To solve this problem, we need the following observation:
- For any i, any j<=x: setUp[i][j]^setUp[i][x]^setUp[i][j+x] will be 0.
- For any i, any j<=x: setUp[j][i]^setUp[x][i]^setUp[j+x][i] will be 0.
It's quite easy to proof than find that: after each operation, there always be 0 or 2 cells lay in {setUp[i][j], setUp[i][x], setUp[i][j+x]} or {setUp[j][i], setUp[x][i], setUp[j+x][i]}.
So what? Well, then there must be no more than 2^(N*N) solutions, since if we determine the left top N x N cells, we can determine others by above equations.
And then? Magically we can proof if one set up meets all above equations, we can get it. And the proof only needs one line: think the operation as addition of vectors in GF2, then we have N*N independent vector, so there must be 2^(N*N) different setups we can get. (Yes, I admit it need some knowledge, or feeling in linear algebra)
Then the things are easy: we enumerate {setUp[1][N], setUp[2][N], ..., setUp[N][N]}, and determine others by greedy. (More detailed, by columns.)
You can find details in my code.
321E - Ciel and Gondolas
This problem may jog your memory of OI times (if you have been an OIer and now grows up, like me). Maybe some Chinese contestants might think this problem doesn't worth 2500, but DP optimization is an advanced topic in programming contest for many regions. It's quite easy to find an O(N^2 K) DP:
- dp[i][j] = max{ k | dp[i-1][k] + cost(k+1...j)}
(dp[i][j] means the minimal cost if we divide 1...j foxes into i groups)
There are many ways to optimize this kind of dp equation, but a large part of them based one the property of cost function. So we need to find some property independent of cost function.
Let opt[i][j] = the smallest k such that dp[i][j] = dp[i][k] + cost(k+1...j) Then intuitively we have opt[i][1] <= opt[i][2] <= ... <= opt[i][n]. (I admit some people don't think it's intuitively correct, but it can proof by some high school algebra)
Then how to use this stuff?
Let n = 200 and suppose we already get dp[i][j] for i<=3 and now we have to compute dp[4][j]: If we first compute dp[4][100], then we can have opt[4][100] at the same time.

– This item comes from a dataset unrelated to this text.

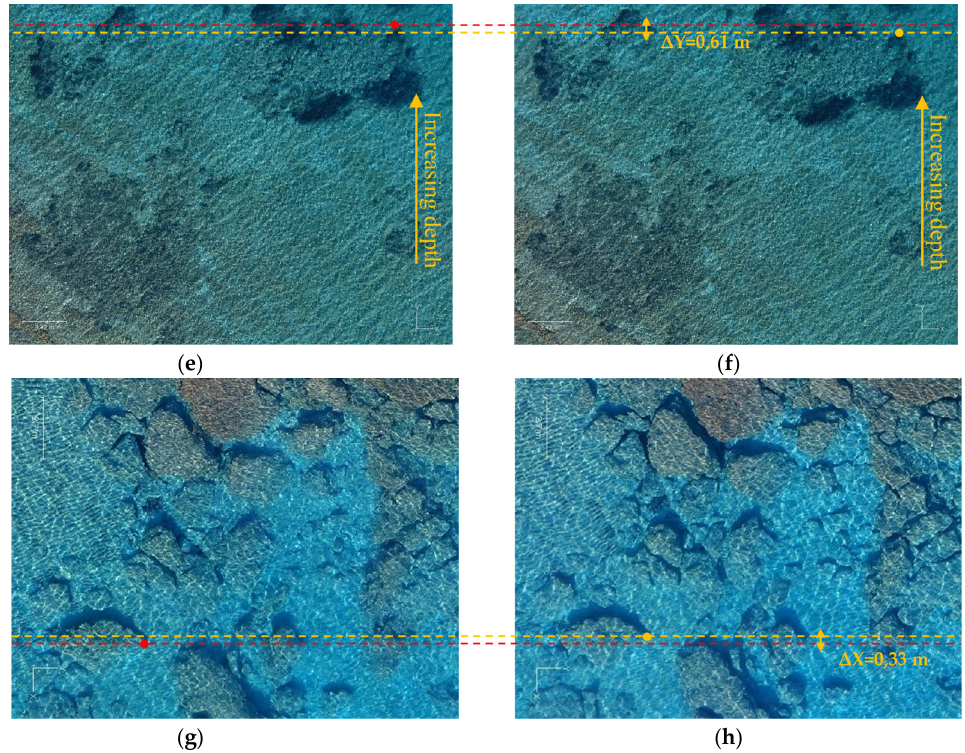
Figure 10. Parts of the orthoimages of Amathounta ( a , b ), Agia Napa ( c , d ), Cyclades-1 ( e , f ), and Cyclades-2 ( g , h ) test sites. In the left column, the orthoimages generated using the uncorrected imagery are presented, while in the right column, the results using the refraction corrected imagery are presented.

And when we compute dp[4][1] ... dp[4][99], we know that the k must lay in 1...opt[4][100]. When we compute dp[4][101] ... dp[4][200], we know that k must lay in opt[4][100]...n.
Let's formalize this thing: We use compute(d, L, R, optL, optR) to denote we are computing dp[d][L...R], and we know the k must be in range optL...optR.
Then we have:
compute(d, L, R, optL, optR) =
1. special case: L==R.
2. let M = (L+R) / 2, we solve dp[d][M] as well as opt[d][M]. Uses about (optR-optL+1) operations.
3. compute(d, L, M-1, optL, opt[d][M])
4. compute(d, M+1, R, opt[d][M], optR)
One can show that this solution will run in O(NlogN * K). Note that we don't need opt[d][M] at the center of interval optL...optR. We can proof at each recursive depth, the total cost by line 2 will be no more than 2n. And there are at most O(log(n)) depths.